From the introductory sentence, you know this book is not going to be your syrupy sweet adoption memoir. Bacchetta takes a refreshingly honest and truthful approach to explaining the feelings of many adoptive parents.
While she touches on many parts of being an adoptive parent in her book, the most notable is her perspective on the psychological ramifications of being an adoptee. Bacchetta acknowledges the loss some adoptees feel, but unlike many adoption writings, she points out how many of these perceived “adoption” issues are normal issues that many people experience. Her statement “Do not believe the ‘adoption as handicap’ propaganda” resonated loudly as I read her second chapter.
I myself, have questioned on numerous occasions if behaviors my son exhibited were related to being adopted. Bacchetta challenges the victim mentality, stating “If you let it, adoption can become an easy catch-all for anything you don’t like about yourself or your life.” Through her writing she acknowledges adoption’s life-changing impact but empowers adoptive parents and adoptees to be accountable for their own actions and take responsibility for their own lives.
Bacchetta also affirms her role as her daughter’s mother while celebrating and respecting her daughter’s birth family. While they do not have an open adoption, she clearly has respect for the decision that the birth family made and thinks of them often. She also realistically offers up the good and bad of searching for birth families. She is able to put herself in the shoes of a birth parent and adoptee and acknowledge some of the feelings that may arise with both parties while being supportive of her child’s potential need for this knowledge.

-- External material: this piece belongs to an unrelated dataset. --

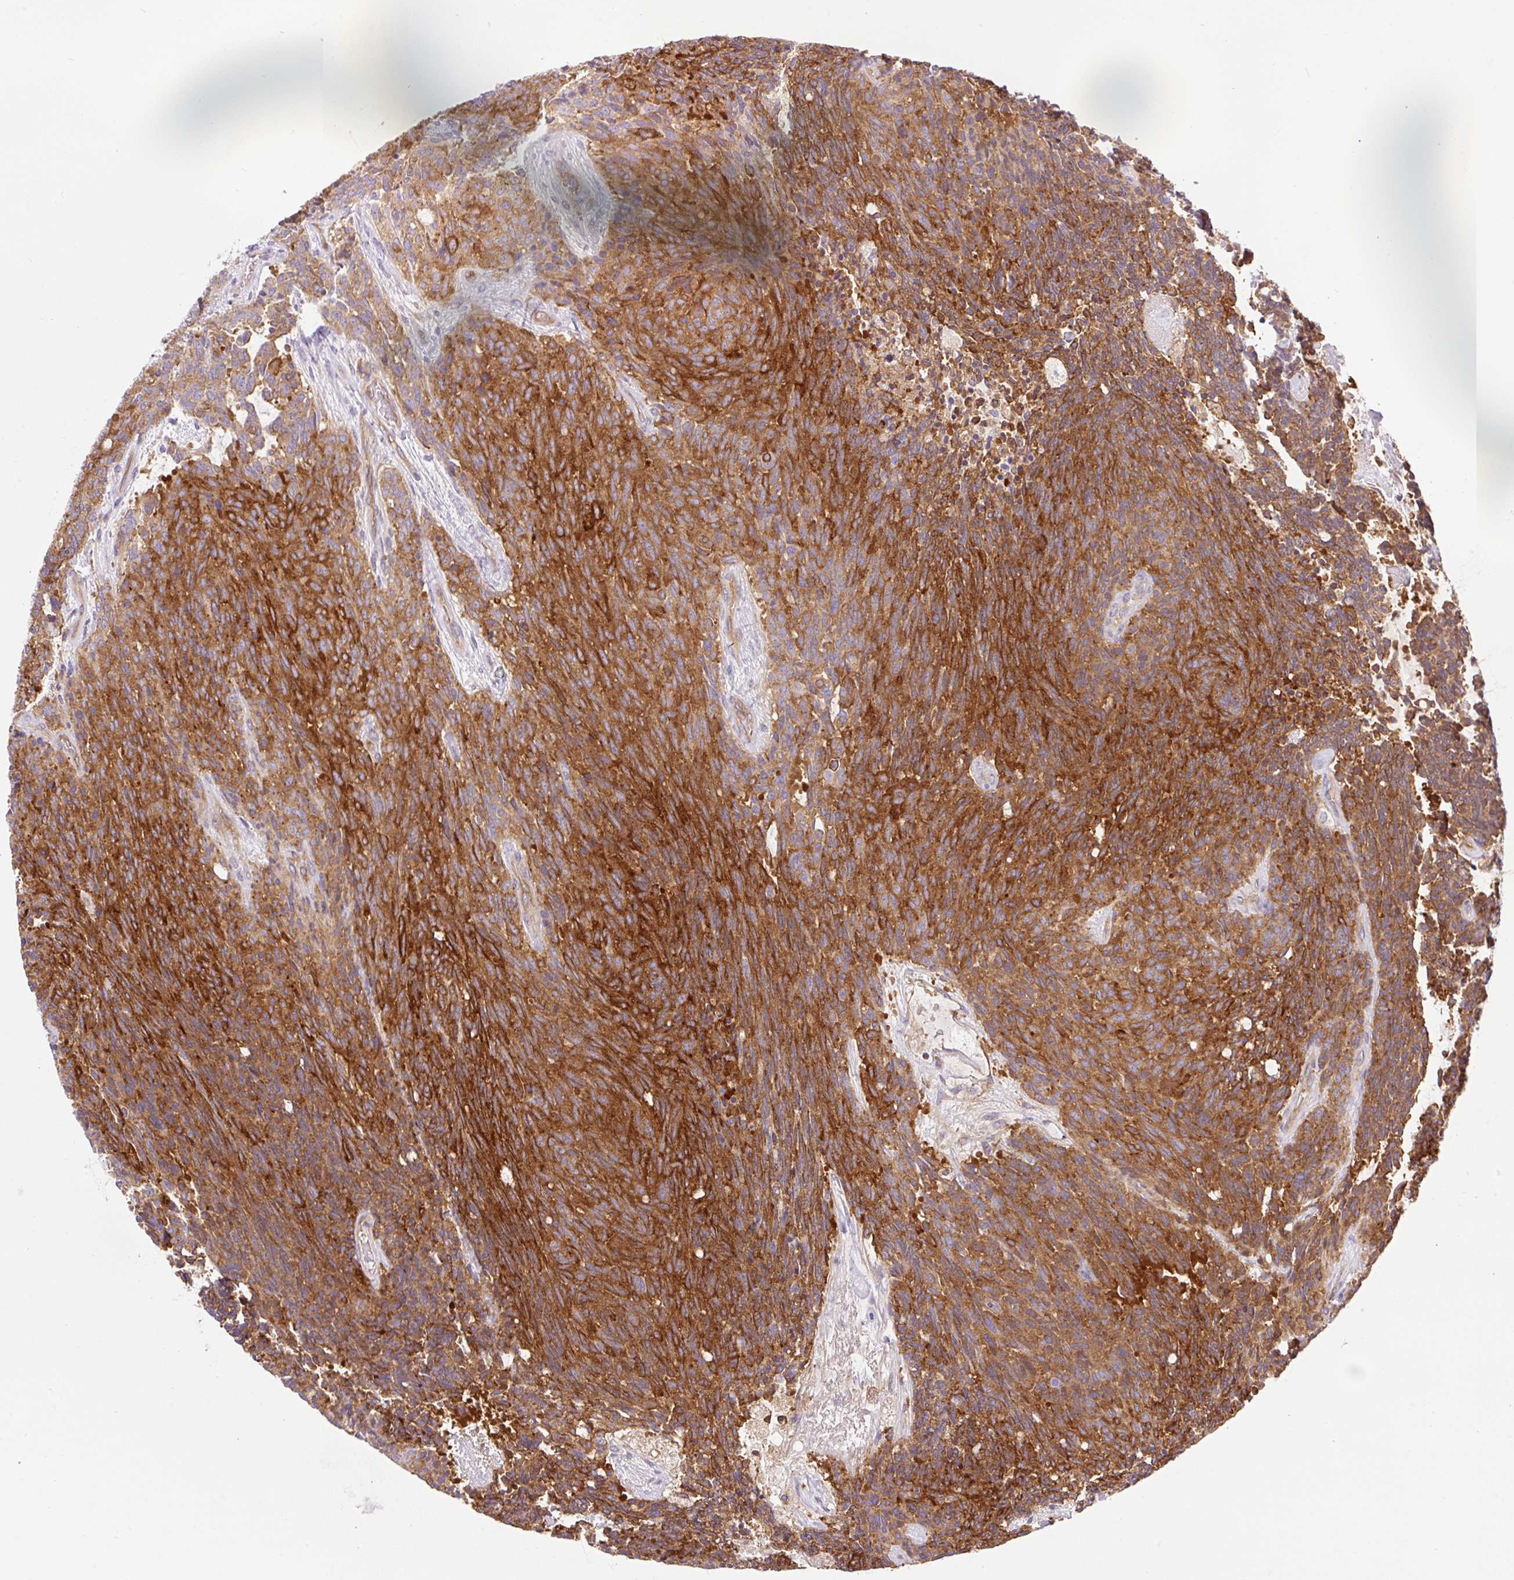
{"staining": {"intensity": "strong", "quantity": ">75%", "location": "cytoplasmic/membranous"}, "tissue": "carcinoid", "cell_type": "Tumor cells", "image_type": "cancer", "snomed": [{"axis": "morphology", "description": "Carcinoid, malignant, NOS"}, {"axis": "topography", "description": "Pancreas"}], "caption": "Malignant carcinoid was stained to show a protein in brown. There is high levels of strong cytoplasmic/membranous staining in approximately >75% of tumor cells.", "gene": "DNM2", "patient": {"sex": "female", "age": 54}}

I was admittedly leery when I began reading this book. Having experienced a very open adoption myself, I was pleasantly surprised to read Bacchetta’s sensitivity toward birth parents. Some chapters, such as “Before You Search,” did not seem as though they would apply to our situation, but even in those chapters she highlights fears and concerns that those in even the most open adoptions may feel.
What I Want My Adopted Child to Know should be considered a must-read for all adoptive and prospective adoptive parents. Its insight and honesty into adoptive parent and adoptee feelings were refreshing to read in a world that seems to always want a way to make adoptees victims.